В воскресенье в школу не идти, с утра помогали родителям и мчались на улицу, шумной ватагой затевали игры. Летом – вышибала, городки, езда на конях, плавание на плотах, купание, рыбалка, потом походы в лес за грибами, ягодами. Подростки, девочки и мальчики, лет с 12-14 привлекались на сенокос, с семи-восьми лет многие теребили лен в поле, т.е. работали на колхозной работе. В старших классах грузили навоз на тракторные телеги, потом грузили свежескошенную траву на силос. На свою скотину заготовляли сено, ломали осиновый лист наравне со взрослыми дети всех возрастов с шести-семи лет.
Зимой я со своим отцом рубил лес на постройку двора. В Переволоке, помню, морозный день, январские каникулы, я учился в шестом классе, спиливали сосны пилой поперешкой. Держась за ручку пилы обеими руками, я помогал отцу свалить огромные сосны. Как-то дерево пошло в другую сторону. Отец крикнул:
– Отбегай!
Я бросился в глубокий снег, завяз в сугробе, упал, дерево грохнулось рядом, ни меня, ни отца не задело. Было страшно, но мы продолжали спиливать следующие деревья.
После этого рубка березовых дров мне казалась легкой и простой работой, березы были тоньше и падали куда надо. Так проходило детство ребятишек в нашей деревне, и, я думаю, в других деревнях тоже.
Расти умной и счастливой
Труд, перемешанный с детскими забавами, ожидал и маленькую Таню, а пока сестра Лида ласково улыбалась малютке, гулила с ней по-младенчески, старшие братья играли с ней побрякушками, качали зыбку, чтобы быстрей уснула.
Валя, как и все бабы, сразу стала работать, перебирала лен, пока Танечка спала. После обеда приходили ребята из школы, поочередно нянчили сестренку. Валя кормила дочурку грудью и снова уходила в сальник, занималась льном для колхоза и для себя. Вечерами пряла лен и шерсть от своих овец , вязала носки, варежки для ребят. Танюшка подросла, узнавала всех, охотно гулила, ребята носили ее по избе, показывали печку с горящим огнем, подносили к киске, смотрели в окно на улицу. Весной гуляли с малюткой по деревне, держа ее на руках, летом играли с ней в песочке.
Как-то Ваня уехал в город покупать школьную форму, взял ребят и Лиду, чтобы примерить обновы, росли быстро, приходилось каждый год обновлять одежду и обувь, не все подходило от старших братьев, а Лида была самой старшей.
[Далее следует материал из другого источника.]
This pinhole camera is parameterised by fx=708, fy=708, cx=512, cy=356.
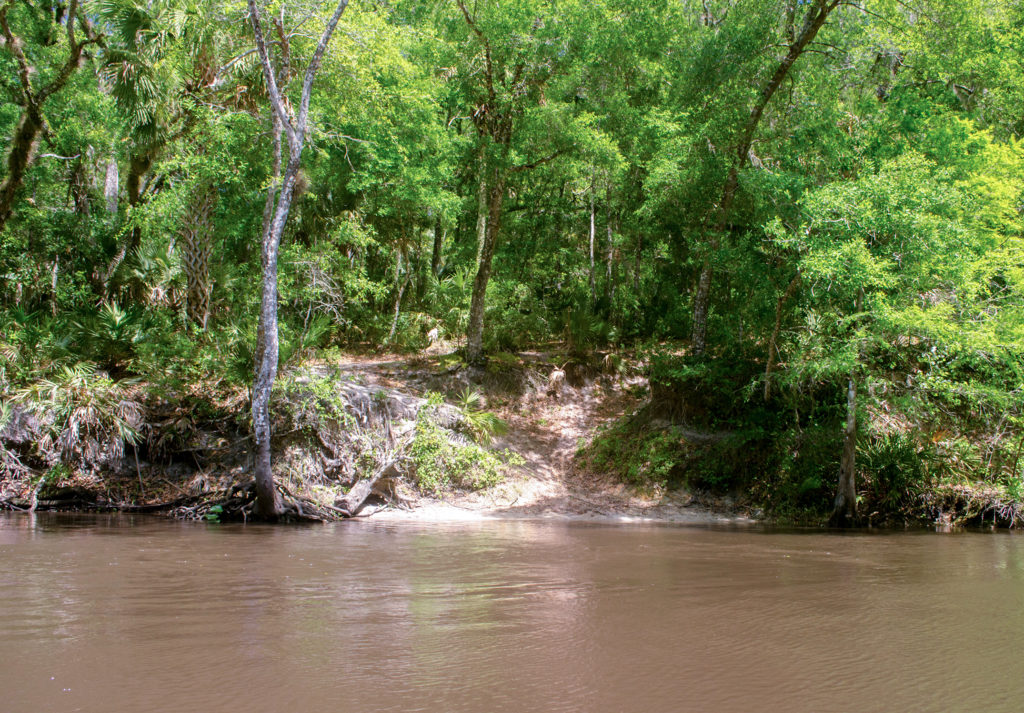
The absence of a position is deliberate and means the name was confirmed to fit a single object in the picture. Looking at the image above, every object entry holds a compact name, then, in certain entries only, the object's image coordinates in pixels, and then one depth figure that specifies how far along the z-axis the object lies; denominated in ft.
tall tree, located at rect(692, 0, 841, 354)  44.09
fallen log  37.50
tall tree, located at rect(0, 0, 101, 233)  48.83
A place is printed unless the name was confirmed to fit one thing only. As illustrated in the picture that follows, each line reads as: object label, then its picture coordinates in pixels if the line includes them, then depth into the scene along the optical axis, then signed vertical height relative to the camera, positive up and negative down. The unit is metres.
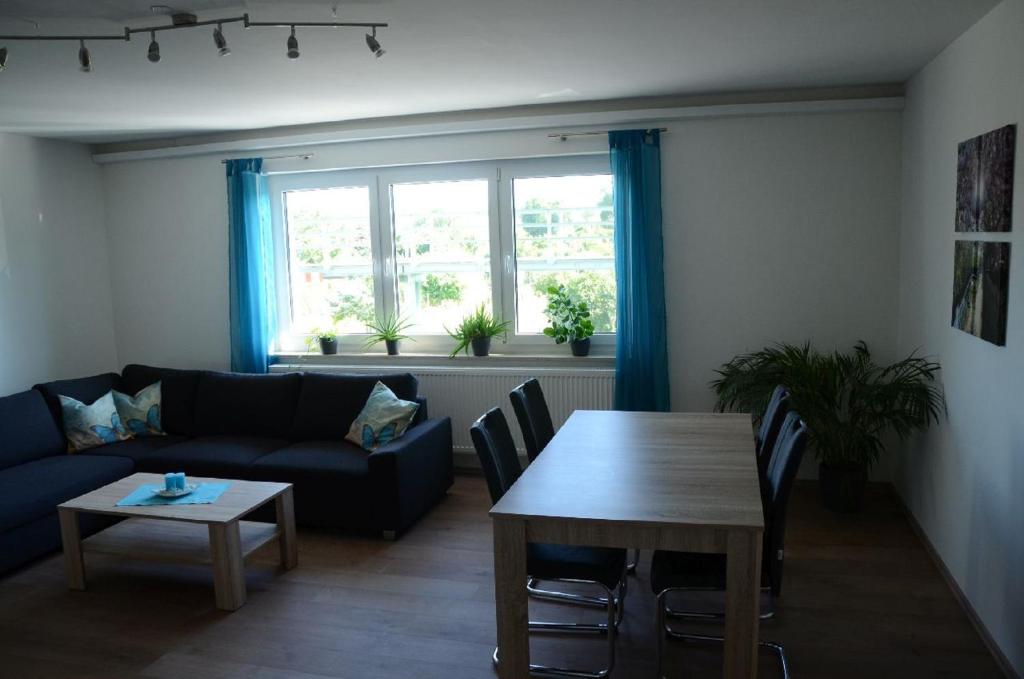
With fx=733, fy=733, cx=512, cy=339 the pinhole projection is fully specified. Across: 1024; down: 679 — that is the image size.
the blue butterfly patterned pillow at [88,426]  4.89 -0.94
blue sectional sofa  4.20 -1.08
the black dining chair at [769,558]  2.55 -1.10
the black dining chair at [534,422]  3.47 -0.74
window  5.26 +0.21
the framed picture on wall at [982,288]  2.92 -0.14
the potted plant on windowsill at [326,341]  5.70 -0.48
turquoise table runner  3.73 -1.10
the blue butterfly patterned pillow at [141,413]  5.17 -0.90
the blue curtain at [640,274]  4.88 -0.04
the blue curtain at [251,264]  5.64 +0.13
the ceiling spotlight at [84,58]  2.88 +0.90
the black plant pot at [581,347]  5.17 -0.54
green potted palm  4.10 -0.82
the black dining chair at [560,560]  2.74 -1.10
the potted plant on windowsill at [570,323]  5.14 -0.37
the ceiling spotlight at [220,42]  2.73 +0.91
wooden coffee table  3.48 -1.30
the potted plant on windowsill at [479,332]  5.36 -0.43
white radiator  5.12 -0.85
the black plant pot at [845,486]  4.39 -1.35
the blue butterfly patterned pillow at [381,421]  4.58 -0.91
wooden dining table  2.35 -0.81
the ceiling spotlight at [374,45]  2.92 +0.93
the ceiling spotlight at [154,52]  2.76 +0.88
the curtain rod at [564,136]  5.03 +0.92
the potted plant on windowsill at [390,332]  5.58 -0.42
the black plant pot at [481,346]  5.36 -0.53
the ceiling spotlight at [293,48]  2.80 +0.90
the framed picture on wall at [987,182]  2.88 +0.32
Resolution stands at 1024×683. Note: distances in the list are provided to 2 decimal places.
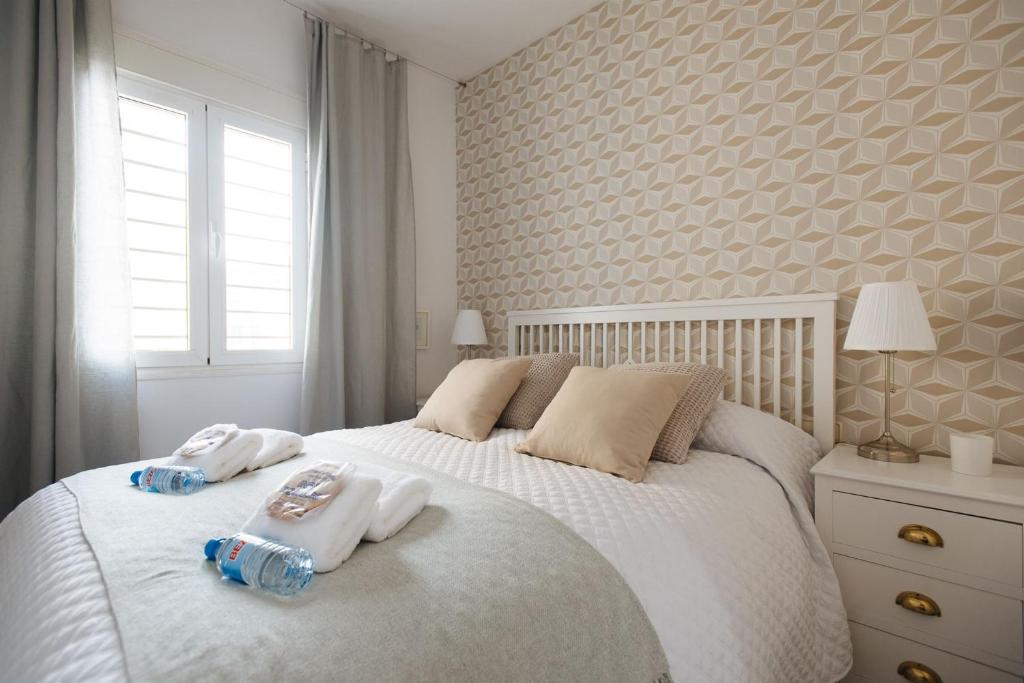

Валентина осталась с малышкой, кормила ее. Малютка выпустила грудь из ротика и улыбалась, довольно кряхтела и снова набрасывалась на мамино молочко, держась ручонкой за тугую грудь. Валя тихо разговаривала с дочуркой:
– Соси, соси, моя маленькая, кушая больше, вырастешь большая, умная, красивая, счастливая, выйдешь замуж, нарожаешь деток.
Дочка опять выпустила грудь и, глядя на маму, радостно перебирала ножками. Детская радость передалась немолодой уже матери, и Валя снова, как с первенцем Сашей, ощутила себя молодой и красивой, и, конечно же, счастливой...
Валентина (Наташенкова) в центре с дочерью Таней, зятем и внуками
Этот день и этот душевный разговор со своей крохотной дочуркой Валентина вспоминала всю жизнь. Потому что, как она и пожелала доченьке, Таня выросла умной и красивой. Вышла замуж, родила троих детей, до сих пор живет в родительском доме. Работала заведующей детским садом в нашей деревне Ивантец. Всю жизнь была рядом со своей мамой Валей, которая дожила с ней до 77 лет.
Эту историю Валентина Наташенкова рассказала мне в присутствии уже взрослой дочери Татьяны, ничего не утаивая. Закончила свой рассказ словами:
– Вот чуть беды не натворила, а Таня теперь меня и докармливает.
Таня смотрела на маму любящими глазами, Валентина прижалась к дочери и прослезилась.